= Graphical password =

A graphical password or graphical user authentication is a form of authentication using images rather than letters, digits, or special characters. The type of images used and the ways, in which users interact with them vary between implementations.

==Content types and mechanisms==

===Image sequence===
Graphical passwords frequently require the user to select images in a particular order or respond to images presented in a particular order.

===Image-generated text===

Another graphical password solution creates a one-time password using a randomly generated grid of images. Each time the user is required to authenticate, they look for the images that fit their pre-chosen categories and enter the randomly generated alphanumeric character that appears in the image to form the one-time password.

===Facial recognition===
One system requires users to select a series of faces as a password, utilizing the human brain's ability to recall faces easily.

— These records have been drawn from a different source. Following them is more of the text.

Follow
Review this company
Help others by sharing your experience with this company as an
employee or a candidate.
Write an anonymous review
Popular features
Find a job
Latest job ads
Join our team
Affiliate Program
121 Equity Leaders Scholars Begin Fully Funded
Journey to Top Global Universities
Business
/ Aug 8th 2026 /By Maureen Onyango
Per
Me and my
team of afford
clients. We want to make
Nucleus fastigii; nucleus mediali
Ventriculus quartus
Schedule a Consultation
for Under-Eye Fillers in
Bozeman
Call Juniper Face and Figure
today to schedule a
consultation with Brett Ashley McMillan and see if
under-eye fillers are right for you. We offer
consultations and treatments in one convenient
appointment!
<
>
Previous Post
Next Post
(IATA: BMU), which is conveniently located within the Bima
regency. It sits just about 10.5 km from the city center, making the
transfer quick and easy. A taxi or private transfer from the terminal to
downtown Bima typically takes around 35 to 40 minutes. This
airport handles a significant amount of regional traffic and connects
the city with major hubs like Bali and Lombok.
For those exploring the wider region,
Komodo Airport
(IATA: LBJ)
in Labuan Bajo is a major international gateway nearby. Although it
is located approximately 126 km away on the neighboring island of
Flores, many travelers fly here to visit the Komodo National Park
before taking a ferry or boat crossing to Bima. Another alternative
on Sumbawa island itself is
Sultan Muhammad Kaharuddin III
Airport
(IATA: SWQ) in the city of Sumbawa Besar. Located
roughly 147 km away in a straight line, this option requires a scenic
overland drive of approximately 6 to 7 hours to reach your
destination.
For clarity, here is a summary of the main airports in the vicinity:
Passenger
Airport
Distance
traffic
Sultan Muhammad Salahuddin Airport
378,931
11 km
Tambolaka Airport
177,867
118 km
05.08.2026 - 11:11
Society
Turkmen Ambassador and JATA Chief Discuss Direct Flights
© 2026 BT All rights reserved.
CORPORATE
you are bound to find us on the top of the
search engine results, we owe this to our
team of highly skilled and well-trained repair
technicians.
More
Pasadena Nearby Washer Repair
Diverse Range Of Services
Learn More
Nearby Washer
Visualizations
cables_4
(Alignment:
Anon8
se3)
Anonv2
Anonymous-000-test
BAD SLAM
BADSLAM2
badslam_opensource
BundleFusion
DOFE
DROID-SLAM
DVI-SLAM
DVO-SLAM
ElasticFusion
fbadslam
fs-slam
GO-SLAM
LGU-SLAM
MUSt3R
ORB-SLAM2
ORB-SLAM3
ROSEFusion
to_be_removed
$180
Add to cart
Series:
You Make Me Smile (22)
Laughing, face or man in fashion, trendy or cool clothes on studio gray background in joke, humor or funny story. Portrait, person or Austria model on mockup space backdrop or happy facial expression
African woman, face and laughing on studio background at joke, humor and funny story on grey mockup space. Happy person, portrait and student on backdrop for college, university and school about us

=== Draw-a-Secret (DAS) ===
Draw-a-Secret is a type of graphical password that requires the user to draw a picture over a grid. The user must exactly remember the user-drawn gestures in order to be authenticated. A larger stroke count corresponds with an increase in security, since it is harder for an attacker to copy the strokes and the order in which they are performed.

==Weaknesses==
When not used in a private setting, graphical passwords are typically more susceptible than text-based passwords to "shoulder-surfing attacks", in which an attacker learns the password by watching the screen, as a user gains access.